Relativistic electron flux decay and recovery

ELFIN captured a significant ~4-hour episode of continuous EMIC-driven electron precipitation. This appears to be influenced by electron scattering caused by both whistler-mode and EMIC waves. Interestingly, despite this scattering, the predominant factor remains electron acceleration through whistler-mode waves, largely driven by substorm injections. The increase in electron fluxes during the storm, as recorded by ELFIN and ERG, aligns well with our analytical flux model. The first figure in the paper comprehensively presents all the observations we used, while the concluding figure distinctly shows the impact of electron acceleration on flux enhancement.

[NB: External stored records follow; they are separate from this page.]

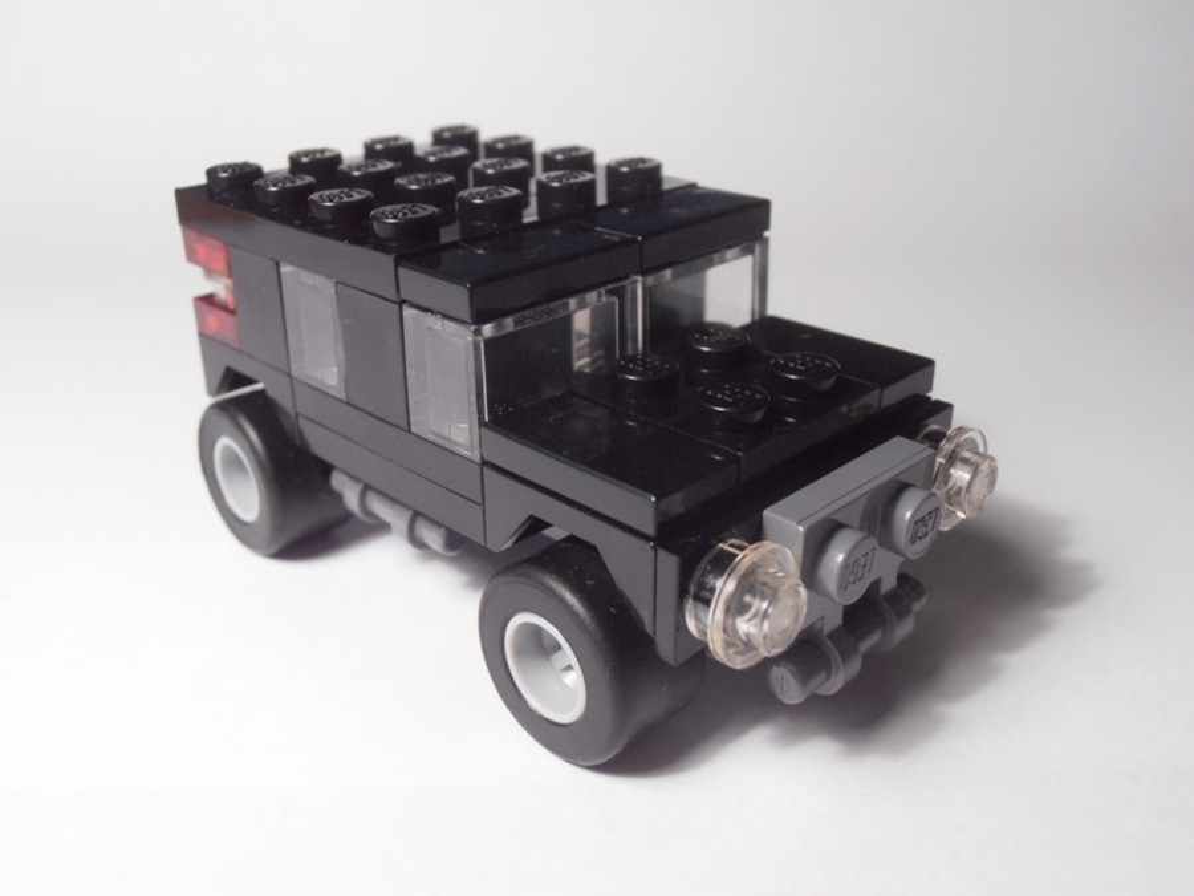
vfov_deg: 38.7
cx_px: 597
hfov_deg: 50.1
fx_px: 1276
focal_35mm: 37
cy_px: 448
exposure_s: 1/30
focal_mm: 6.61
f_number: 3.9
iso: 125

(top) An overview of the mission orbits recorded on April 17, 2021, from 00:00 to 12:00 UTC. The orbits of the distinct missions are projected onto the MLT and \(L\)-shell plane, designated with different colors; star markers denote the orbit start, squares indicate their termination, and time annotations are provided near the periods of interest. ELFIN-B’s trajectory is displayed during three time intervals: 02:42-02:46, 04:14-04:18, and 05:47-05:51 UT. NOAA-19’s trajectory is plotted for 01:47-01:52 and 03:30-03:36 UT, while NOAA-15’s is displayed at 01:15-01:20 and 02:58-03:03 UT. The trajectories of GOES, MMS, and Arase span the entire 12-hour interval from 00:00 to 12:00 UT. (bottom) \(Sym-H\) and SME indices during this event.